Oceń
Maryla Rodowicz rok po trudnym rozwodzie wyznaje: kocham samotność. Wokalistka ma już dość mężczyzn, romansów i nieudanych miłostek?
Maryla Rodowicz została sama - po wielu romansach i długoletnim małżeństwie, przeszła wyczerpującą i poniżającą batalię sądową ze swym ex i dziś pozostaje samotną rozwódką. Jeszcze niedawno żaliła się, że nie ma już nadziei na szczęście i wątpi, by dane jej było przeżyć jeszcze jakieś miłosne uniesienia. Czas jednak leczy rany i pomaga oswoić się z rzeczywistością. I w przypadku polskiej gwiazdy świetnie się to sprawdziło.

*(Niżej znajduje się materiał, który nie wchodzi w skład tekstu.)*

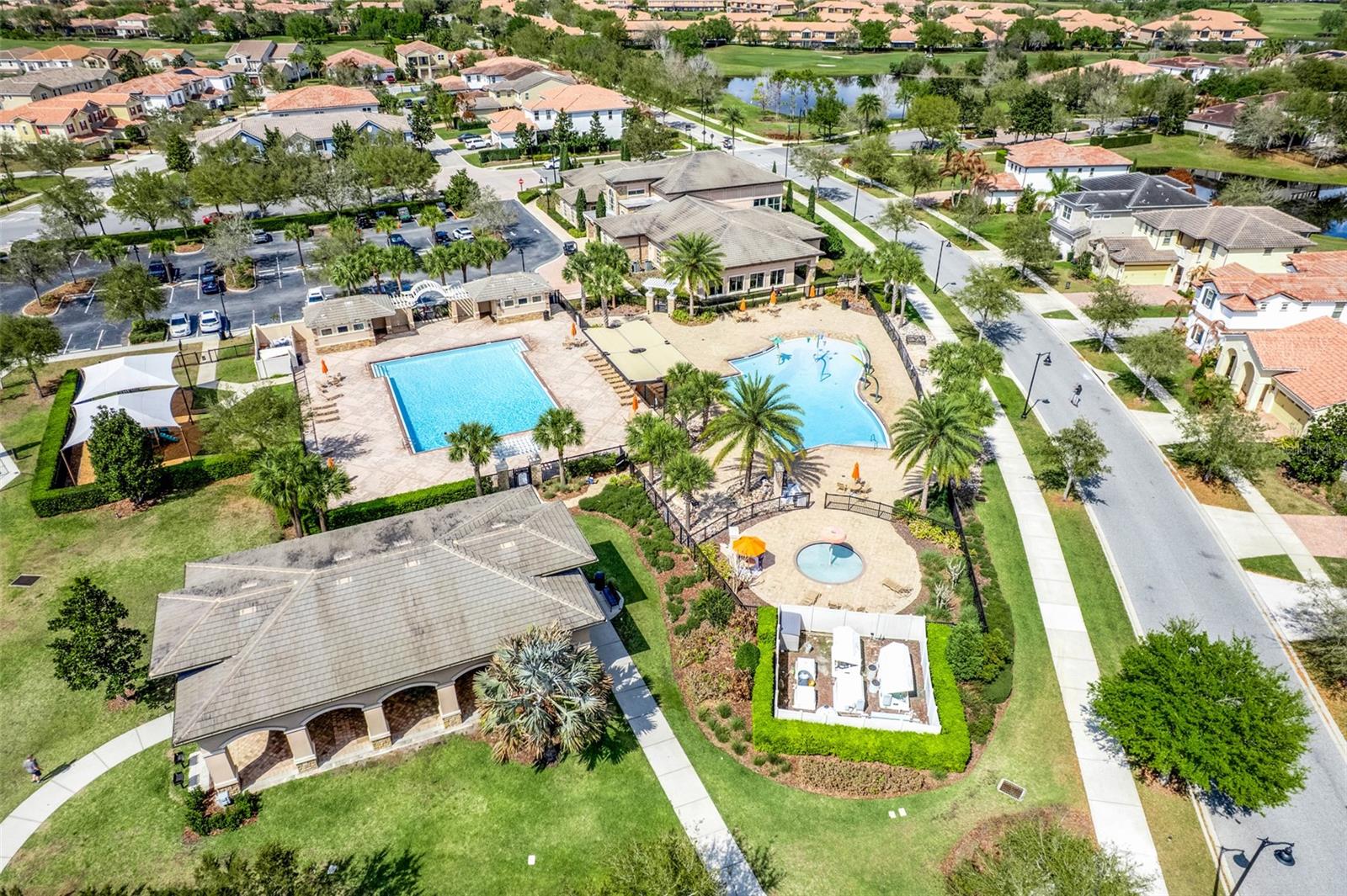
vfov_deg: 57.2
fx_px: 823
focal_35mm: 22
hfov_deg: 78.6
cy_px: 448
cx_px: 674
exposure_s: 1/1000
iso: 120
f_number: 2.8
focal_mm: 8.38
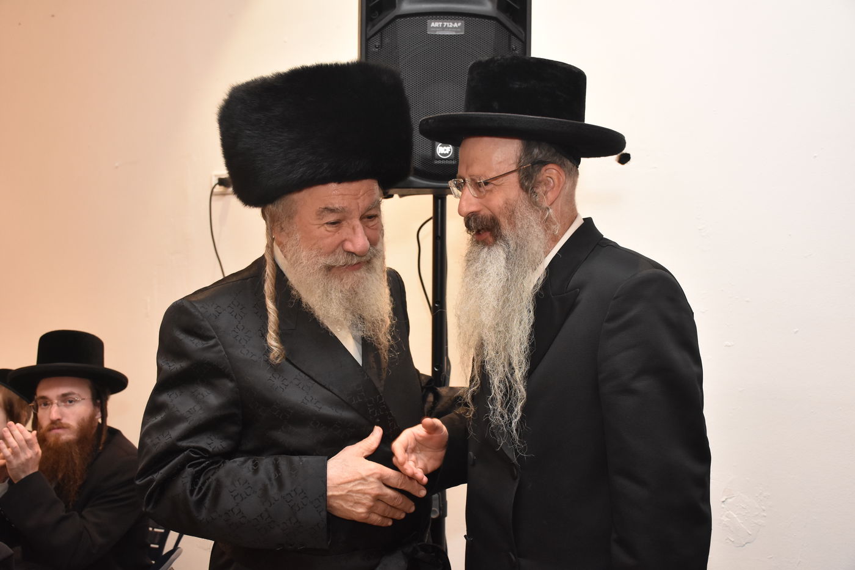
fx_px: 962
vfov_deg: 33.0
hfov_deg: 47.9
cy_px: 285
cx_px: 428
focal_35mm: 40
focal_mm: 27
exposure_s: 1/100
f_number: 5.6
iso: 1600
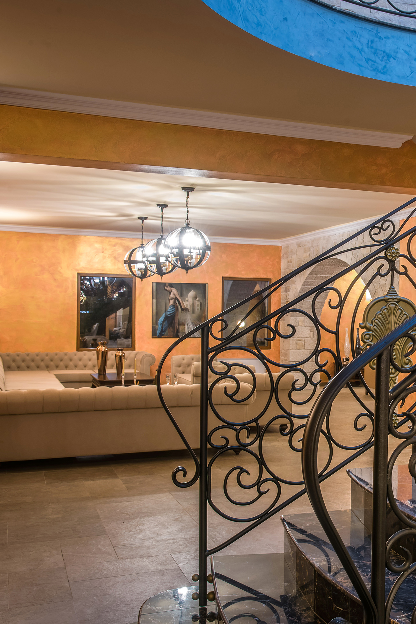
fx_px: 849
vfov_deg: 40.3
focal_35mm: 49
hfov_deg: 26.3
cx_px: 401
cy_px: 314
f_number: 10
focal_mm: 32
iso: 200
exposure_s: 3
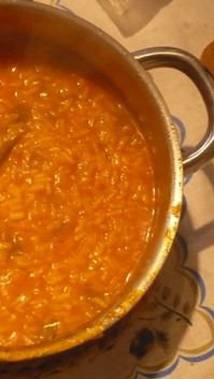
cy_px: 179
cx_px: 2
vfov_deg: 38.5
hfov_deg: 21.5
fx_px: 544
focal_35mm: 54
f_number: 2.8
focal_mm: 5.8
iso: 400
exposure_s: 1/25
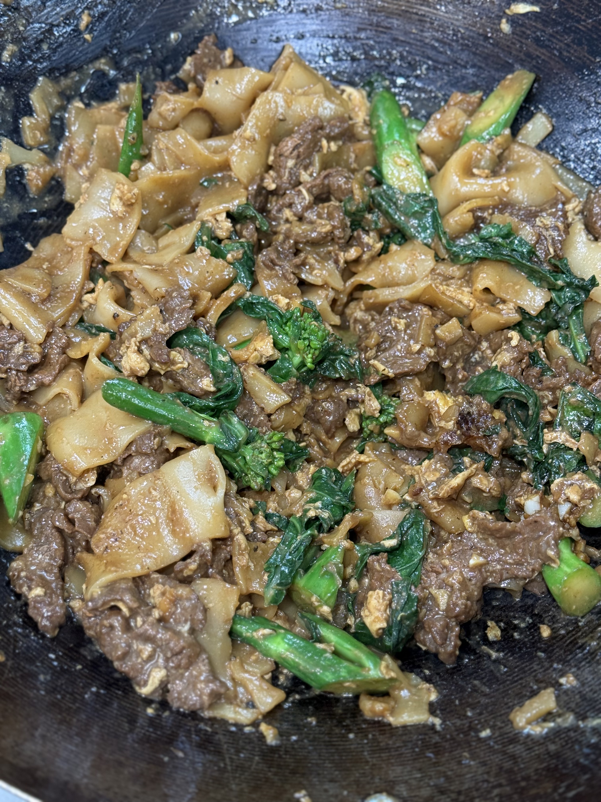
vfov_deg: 39.7
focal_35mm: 48
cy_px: 401
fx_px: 1111
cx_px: 300
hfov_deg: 30.3
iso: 200
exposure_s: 1/40
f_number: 1.78
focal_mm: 6.76
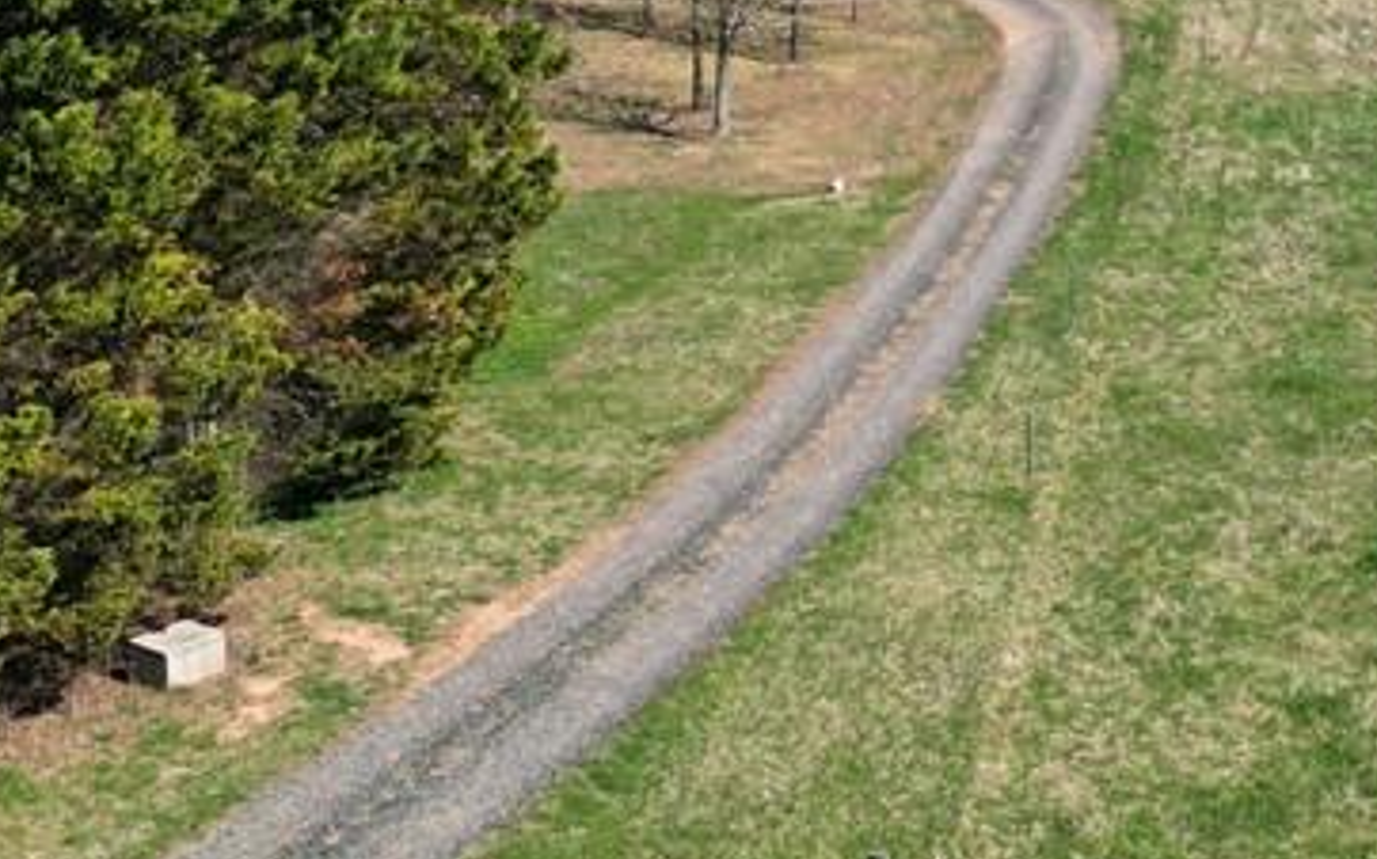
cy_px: -209
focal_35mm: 72
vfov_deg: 17.2
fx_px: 2701
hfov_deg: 26.2
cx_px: 1556
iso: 100
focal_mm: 6.72
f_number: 1.7
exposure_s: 1/2500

Maryla Rodowicz rok po zakończeniu sprawy rozwodowej, na świat i życie patrzy już zupełnie inaczej. 76-latka zapewnia, że nauczyła się być sama i samotność przestała jej doskwierać. Zrozumiała, jak dobrze może być w pojedynkę, bez mężczyzny u boku i dziś cieszy się życiem jako singielka.
Maryla Rodowicz zapewnia: kocham samotność
W rozmowie z pismem "Twoje Imperium" Maryla Rodowicz oznajmiła, że życie bez mężczyzny jest... cudowne, a samotność może być fantastyczna. Ona czerpie dziś z życia garściami, odsuwa od siebie czarne myśli i jest szczęśliwa tak, jak dawno nie była.

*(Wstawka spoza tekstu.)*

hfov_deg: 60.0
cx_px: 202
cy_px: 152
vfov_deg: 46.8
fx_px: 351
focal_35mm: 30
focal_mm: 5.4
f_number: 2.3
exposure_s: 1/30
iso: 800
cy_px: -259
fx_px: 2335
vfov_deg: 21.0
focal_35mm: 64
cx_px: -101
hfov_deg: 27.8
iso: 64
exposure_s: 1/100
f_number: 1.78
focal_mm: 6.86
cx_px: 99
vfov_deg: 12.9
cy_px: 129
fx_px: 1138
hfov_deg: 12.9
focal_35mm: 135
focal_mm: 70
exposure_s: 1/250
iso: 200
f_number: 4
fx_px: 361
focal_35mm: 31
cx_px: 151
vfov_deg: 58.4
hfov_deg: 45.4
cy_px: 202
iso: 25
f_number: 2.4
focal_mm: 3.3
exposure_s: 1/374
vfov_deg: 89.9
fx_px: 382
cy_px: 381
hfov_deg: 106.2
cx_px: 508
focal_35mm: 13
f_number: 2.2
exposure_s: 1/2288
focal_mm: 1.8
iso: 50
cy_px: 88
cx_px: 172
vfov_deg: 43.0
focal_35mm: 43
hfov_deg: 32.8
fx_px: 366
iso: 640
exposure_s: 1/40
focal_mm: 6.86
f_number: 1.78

Odsuwam od siebie ciemne myśli, jest więc mi bardzo dobrze. Jestem szczęśliwą singielką. Bardzo lubię być sama, uwielbiam wręcz! Nie rozumiem ludzi, którzy mówią, "Ojej, jak mi kogoś brakuje" i płaczą, że samotność jest okropna. Właśnie odwrotnie! Samotność jest fantastyczna!
- mówi pewna siebie Maryla Rodowicz.
Wokalistka przyznaje, szczerze, że nie zawsze miała tak luźne podejście do życia i długo nie potrafiła być sama. Wdawała się w liczne romanse, zawsze dążyła do tego, by mieć u boku jakiegoś mężczyznę, uciekała przed byciem tylko ze sobą. - Chyba bałam się samotności - mówi dziś szczerze.
- Biegałam po domach, po przyjaciołach. Żeby tylko nie być sama. Ale tak jak wtedy od samotności uciekałam i jej nie znosiłam, tak teraz za nią przepadam - przekonuje wokalistka.